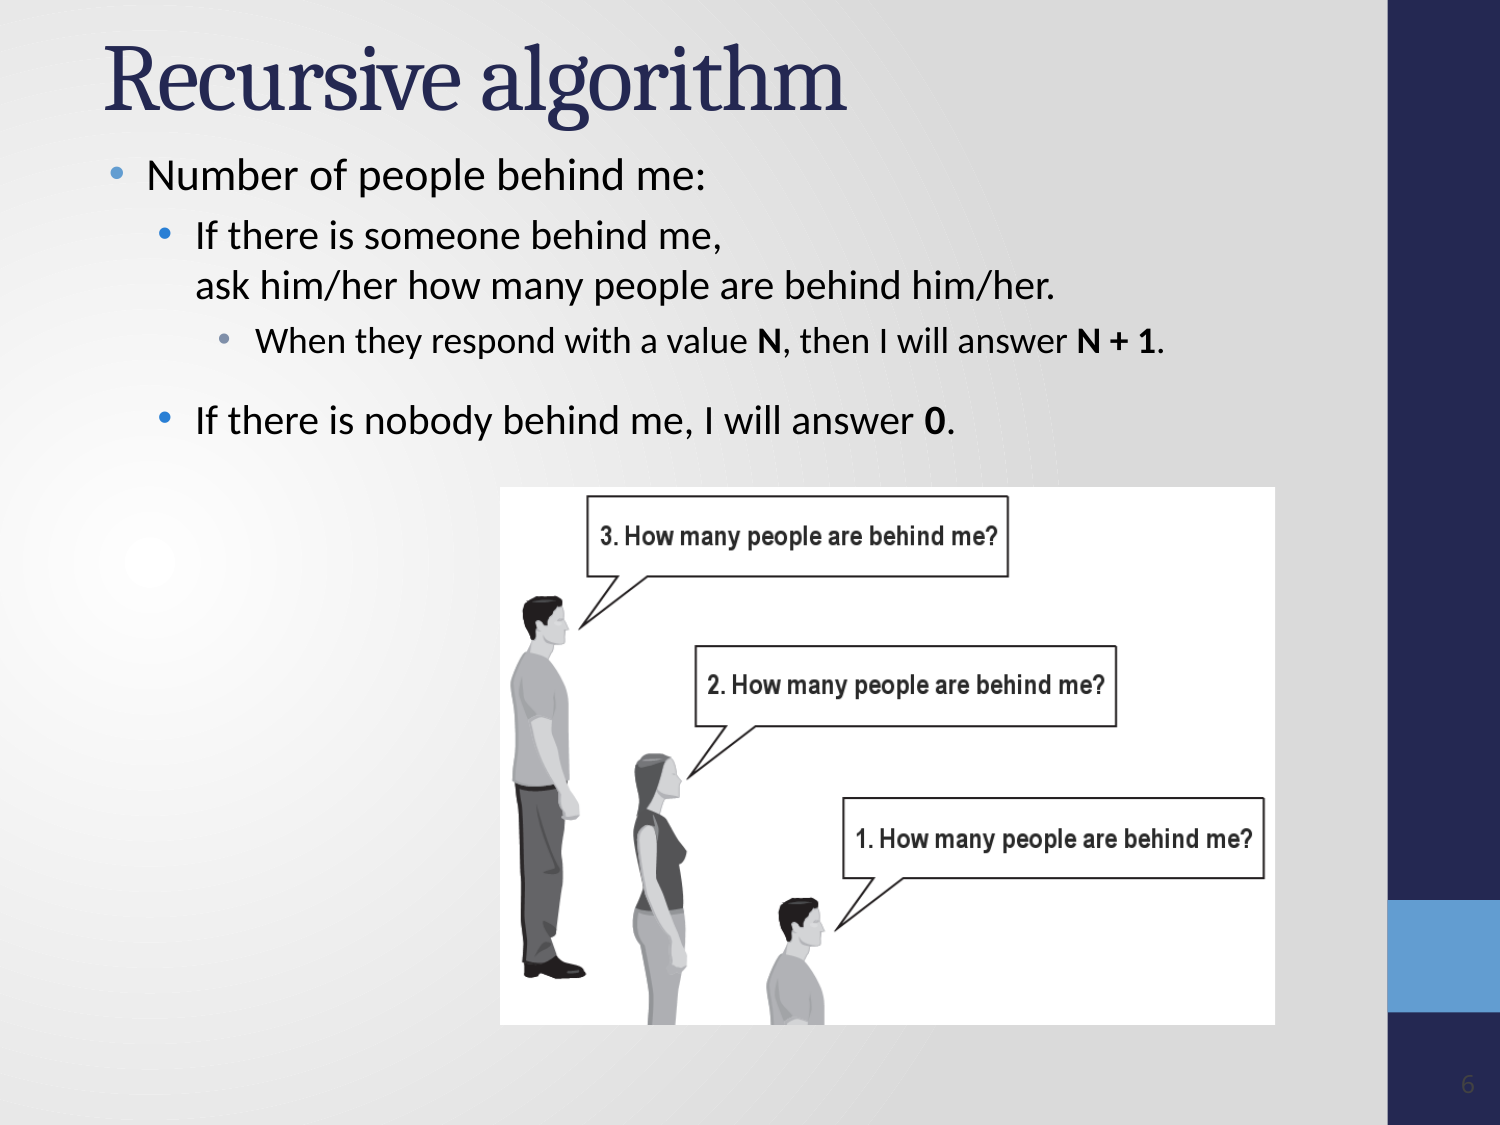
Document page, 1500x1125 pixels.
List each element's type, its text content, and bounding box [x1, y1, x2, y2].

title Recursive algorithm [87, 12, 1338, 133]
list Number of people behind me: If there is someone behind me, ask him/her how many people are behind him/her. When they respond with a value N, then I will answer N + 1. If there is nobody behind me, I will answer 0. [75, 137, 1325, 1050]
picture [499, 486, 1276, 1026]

____________________

Exercise aim
Print each line above exactly as it appears, excluding all images.

Response area
Document page, 1500x1125 pixels.
List each element's type, its text content, and bounding box [x1, y1, x2, y2].

title Recursive algorithm [87, 12, 1338, 133]
list Number of people behind me: If there is someone behind me, ask him/her how many people are behind him/her. When they respond with a value N, then I will answer N + 1. If there is nobody behind me, I will answer 0. [75, 137, 1325, 1050]
picture [499, 486, 1276, 1026]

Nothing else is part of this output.